### Kaynak Metin
<<<<

İlk altı gezegenin antik çağlardan itibaren bilindiğini söylemiştik. Yedinci gezegen, 1781 yılında William Herschel tarafından keşfedildi. Ekvatoral çapı 51 bin kilometre (yaklaşık Yer’in 4 katı) olan gezegenin kütlesi, Yer’in 15 katı; hacmi ise, Yer’in 63 katıdır. Güneş’e uzaklığı ortalama 19 Astronomik Birim (AB) (19x149,5=2,841 milyar kilometre) olan gezegen, bir turunu 84 yılda tamamlamaktadır. Yani 1 yılı 84 Yer yılına eşittir. Mitolojilerden esinlenerek kendisine “Uranüs” adı verilmiştir.

1840’lı yıllarda yapılan gözlemlerle Uranüs’un yörüngesinde beklenmedik değişiklikler tespit edildi. Buna bilinmeyen yakın bir gezegeninin kütle çekiminin sebep olduğu tahmin edildi. Yapılan hesaplar, yörüngesi hakkında bilgi veriyordu. Nihayet 1846 yılında Johann Gottfried Galle, beklenilen bölgelerde (Neptün adı verilen) gezegeni gözlemledi. Güneş’ten uzaklığı 30 astronomik birim (AB) olan bu yeni gezegenin kütlesi (Yer kütlesinin 17 katı) Uranüs’ten biraz büyüktür.

Dokuzuncu gezegenin keşfi

1930 yılına kadar Güneş Sistemi’nde sekiz gezegen olduğu sanılıyordu. Sekizinci gezegenin (Neptün) yörüngesindeki değişiklikler, bilinmeyen yeni bir gezegenin mevcudiyetine bağlandı. Percival Lowell, “X gezegeni” adını verdiği bu gökcismini bulmak için yoğun çaba sarf etti. Çalışmaları sonuç vermedi ve 1916’da vefat etti. Keşif, aynı gözlemevinden araştırmalara devam eden Clyd Tombaugh’a nasip oldu. Yeni gezegene “Plüton” adı verildi. Bu ismin Antik Roma mitolojisinde geçen yeraltı tanrısının adı olduğu ifade ediliyor.

Uluslararası astronomi literatüründe geçen bütün gezegenlerin adları Roma mitolojisindeki uyduruk tanrı isimleridir. Bu husus, beşer için bir utanç tablosudur. Kâinatı yoktan var eden Allah-u Teâlâ, sistemdeki Güneş’i, Ay’ı ve gezegenleri insanların istifadesine musahhar kılmıştır. Yer’de de istifade edilen nice nimet vardır. İnsanoğlunu da yaratan Allah-u Teâlâ, sayılamayacak kadar çeşitli nimeti bizlere sunarken, “edep mefhumu” bünyesinde olmayan birileri kalkıp ilimden yoksul cahil insanların tanrı diye uydurdukları isimleri gezegenlere ad olarak koyuyor. Bu ne büyük edepsizlik! Tarifi nakabil cehalet! Bu densizliği yapanların insan cinsinden olmaları bizleri hicap duygusuna sevk ederek kıvrandırıyor. Bu nedenledir ki, (anlaşılması için) zorunlu olarak değindiğimiz bu isimleri telaffuz ederken, mazeret beyanıyla beraber Rahmân ve Rahîm Yüce Rabbimizden mağfiret talep ediyoruz.

>>>>

### Veriler
<<<<

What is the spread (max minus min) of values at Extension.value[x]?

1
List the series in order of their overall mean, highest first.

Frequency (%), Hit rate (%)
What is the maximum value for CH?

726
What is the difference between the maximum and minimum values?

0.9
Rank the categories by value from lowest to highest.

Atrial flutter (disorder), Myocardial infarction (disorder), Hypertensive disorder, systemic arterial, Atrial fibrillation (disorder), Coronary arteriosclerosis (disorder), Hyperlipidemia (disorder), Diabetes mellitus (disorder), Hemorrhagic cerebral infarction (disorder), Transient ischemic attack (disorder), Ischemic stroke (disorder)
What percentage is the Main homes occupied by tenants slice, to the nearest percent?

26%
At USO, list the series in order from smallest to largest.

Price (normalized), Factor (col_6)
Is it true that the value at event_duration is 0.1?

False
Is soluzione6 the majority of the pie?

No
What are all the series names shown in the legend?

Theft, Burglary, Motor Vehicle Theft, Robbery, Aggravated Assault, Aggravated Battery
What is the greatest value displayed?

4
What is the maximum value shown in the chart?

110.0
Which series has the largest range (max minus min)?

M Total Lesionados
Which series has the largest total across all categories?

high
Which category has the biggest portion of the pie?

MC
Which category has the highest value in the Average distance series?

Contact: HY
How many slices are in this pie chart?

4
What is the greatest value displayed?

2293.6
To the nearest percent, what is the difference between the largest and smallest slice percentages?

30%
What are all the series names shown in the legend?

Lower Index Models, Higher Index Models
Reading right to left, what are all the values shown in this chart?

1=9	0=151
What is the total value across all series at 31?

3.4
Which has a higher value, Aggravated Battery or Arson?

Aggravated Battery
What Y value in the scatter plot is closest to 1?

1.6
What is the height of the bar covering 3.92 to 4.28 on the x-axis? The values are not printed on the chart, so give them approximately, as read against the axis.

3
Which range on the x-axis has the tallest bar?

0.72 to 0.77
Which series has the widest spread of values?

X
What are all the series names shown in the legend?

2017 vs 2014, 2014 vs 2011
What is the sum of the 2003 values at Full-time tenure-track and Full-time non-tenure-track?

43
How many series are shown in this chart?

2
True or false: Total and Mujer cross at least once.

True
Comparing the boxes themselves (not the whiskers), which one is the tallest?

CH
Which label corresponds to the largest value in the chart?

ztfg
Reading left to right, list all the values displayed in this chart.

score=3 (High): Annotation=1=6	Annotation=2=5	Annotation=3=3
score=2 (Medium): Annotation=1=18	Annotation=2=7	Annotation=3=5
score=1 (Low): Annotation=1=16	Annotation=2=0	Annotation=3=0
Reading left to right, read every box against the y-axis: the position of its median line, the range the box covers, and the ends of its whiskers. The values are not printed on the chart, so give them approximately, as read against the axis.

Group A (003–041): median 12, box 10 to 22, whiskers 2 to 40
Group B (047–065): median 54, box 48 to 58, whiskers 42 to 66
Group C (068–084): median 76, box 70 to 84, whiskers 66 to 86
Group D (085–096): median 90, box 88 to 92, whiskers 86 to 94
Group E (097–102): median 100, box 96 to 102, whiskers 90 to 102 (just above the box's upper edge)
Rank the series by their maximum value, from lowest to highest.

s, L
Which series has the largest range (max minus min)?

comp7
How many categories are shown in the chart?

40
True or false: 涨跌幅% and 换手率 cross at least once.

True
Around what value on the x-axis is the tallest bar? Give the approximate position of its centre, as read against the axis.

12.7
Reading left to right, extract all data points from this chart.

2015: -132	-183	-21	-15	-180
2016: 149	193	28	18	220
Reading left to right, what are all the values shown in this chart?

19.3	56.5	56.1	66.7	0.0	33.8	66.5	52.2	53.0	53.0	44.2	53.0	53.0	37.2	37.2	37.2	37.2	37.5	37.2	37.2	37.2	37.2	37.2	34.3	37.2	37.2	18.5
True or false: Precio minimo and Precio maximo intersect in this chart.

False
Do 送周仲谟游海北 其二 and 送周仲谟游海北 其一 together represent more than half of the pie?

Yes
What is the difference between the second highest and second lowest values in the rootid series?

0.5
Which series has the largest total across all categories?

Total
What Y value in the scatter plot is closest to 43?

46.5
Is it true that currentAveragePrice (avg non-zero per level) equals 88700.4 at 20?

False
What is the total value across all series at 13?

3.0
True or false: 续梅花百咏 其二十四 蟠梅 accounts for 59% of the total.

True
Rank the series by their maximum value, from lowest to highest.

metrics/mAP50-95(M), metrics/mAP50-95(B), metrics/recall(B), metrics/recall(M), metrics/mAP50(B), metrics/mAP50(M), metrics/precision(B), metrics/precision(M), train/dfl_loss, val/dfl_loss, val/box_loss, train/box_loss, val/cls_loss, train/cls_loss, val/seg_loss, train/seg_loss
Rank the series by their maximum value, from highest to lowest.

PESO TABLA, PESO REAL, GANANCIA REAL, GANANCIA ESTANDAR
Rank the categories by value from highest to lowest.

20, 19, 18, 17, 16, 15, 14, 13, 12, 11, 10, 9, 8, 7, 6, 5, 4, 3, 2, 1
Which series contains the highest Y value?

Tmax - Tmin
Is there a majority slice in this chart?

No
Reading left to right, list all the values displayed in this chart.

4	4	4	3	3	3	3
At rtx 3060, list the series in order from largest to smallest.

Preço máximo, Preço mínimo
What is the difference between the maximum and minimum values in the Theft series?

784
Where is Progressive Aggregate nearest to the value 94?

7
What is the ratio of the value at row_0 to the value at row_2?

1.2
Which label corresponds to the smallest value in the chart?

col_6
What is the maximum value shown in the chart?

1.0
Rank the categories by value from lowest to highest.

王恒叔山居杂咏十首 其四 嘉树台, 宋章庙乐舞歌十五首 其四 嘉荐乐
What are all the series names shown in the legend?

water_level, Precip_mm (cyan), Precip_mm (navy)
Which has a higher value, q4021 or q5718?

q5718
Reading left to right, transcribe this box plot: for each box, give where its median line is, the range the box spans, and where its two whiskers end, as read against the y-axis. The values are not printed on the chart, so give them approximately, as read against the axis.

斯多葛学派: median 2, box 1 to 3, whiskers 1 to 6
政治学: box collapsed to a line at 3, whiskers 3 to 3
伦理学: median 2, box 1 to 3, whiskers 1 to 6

>>>>

### Alıştırma Bölümleri
a) Gezegenlerin keşfini anlatan metindeki “Yedinci gezegen, 1781 yılında William Herschel tarafından keşfedildi.” cümlesini İngilizceye çevirin.
b) Gezegenlerin keşfini anlatan metne göre 1840'lı yıllarda Uranüs'ün yakınında bilinmeyen bir gezegen bulunduğu neden tahmin edildi? Bir ile üç cümle arasında açıklayın.
c) Gezegenlerin keşfini anlatan metni son cümlesinden sonrasını yazarak sürdürün.

### Sonuçlar
a) The seventh planet was discovered in 1781 by William Herschel.

b) 1840'lı yıllarda yapılan gözlemlerde Uranüs'ün yörüngesinde beklenmedik değişiklikler tespit edildi. Bu değişikliklere bilinmeyen yakın bir gezegenin kütle çekiminin yol açtığı düşünüldü.

c)
Dokuzuncu gezegenin listeden çıkarılışı

Plüton, dokuzuncu gezegen olarak keşfedildiği 1930 yılından 2006 yılına kadar ders kitaplarında ve ilim camiasında gezegen olarak anlatıldı. 24 Ağustos 2006 tarihinde, Prag’da toplanan Uluslararası Astronomi Birliği (IAU), aldığı kararla onu gezegen statüsünden çıkardı. Neden böyle bir karar alındı? 76 sene sonra ne değişti de bu karara ihtiyaç duyuldu? Gezegen olmanın şartı varmış(!). Çok uzun zaman sonra akıllarına gelen şartları irdeleyelim: “Güneşin etrafında yörünge çizerek dönmesi, küre hacminde olması, yörüngesinin temiz olması.”

Astronomi Birliği’ne göre ilk iki şart sağlanmakta fakat üçüncü şart uygun bulunmuyor. “Kuiper Kuşağı”nda bulunan Plüton bu şartı sağlayamazmış. “Kuiper Kuşağı”, sekizinci gezegenden sonra başlayan, irili ufaklı gökcisimlerinin bulunduğu, halka şeklinde bir alan. Bu alanda milyarlarcası olduğundan yörünge mahsurlu oluyor ve Plüton bu yüzden gezegen olma vasfını kaybediyormuş. Hem gezegenin kütlesi de yetersizmiş. Çapı 3 bin 473 kilometre olan Ay ile kıyaslanınca ufak kaçıyor. Gezegen olma statüsünü kaybettiyse ne diyeceğiz? “Cüce gezegen”… Lâyık gördükleri sıfat bu!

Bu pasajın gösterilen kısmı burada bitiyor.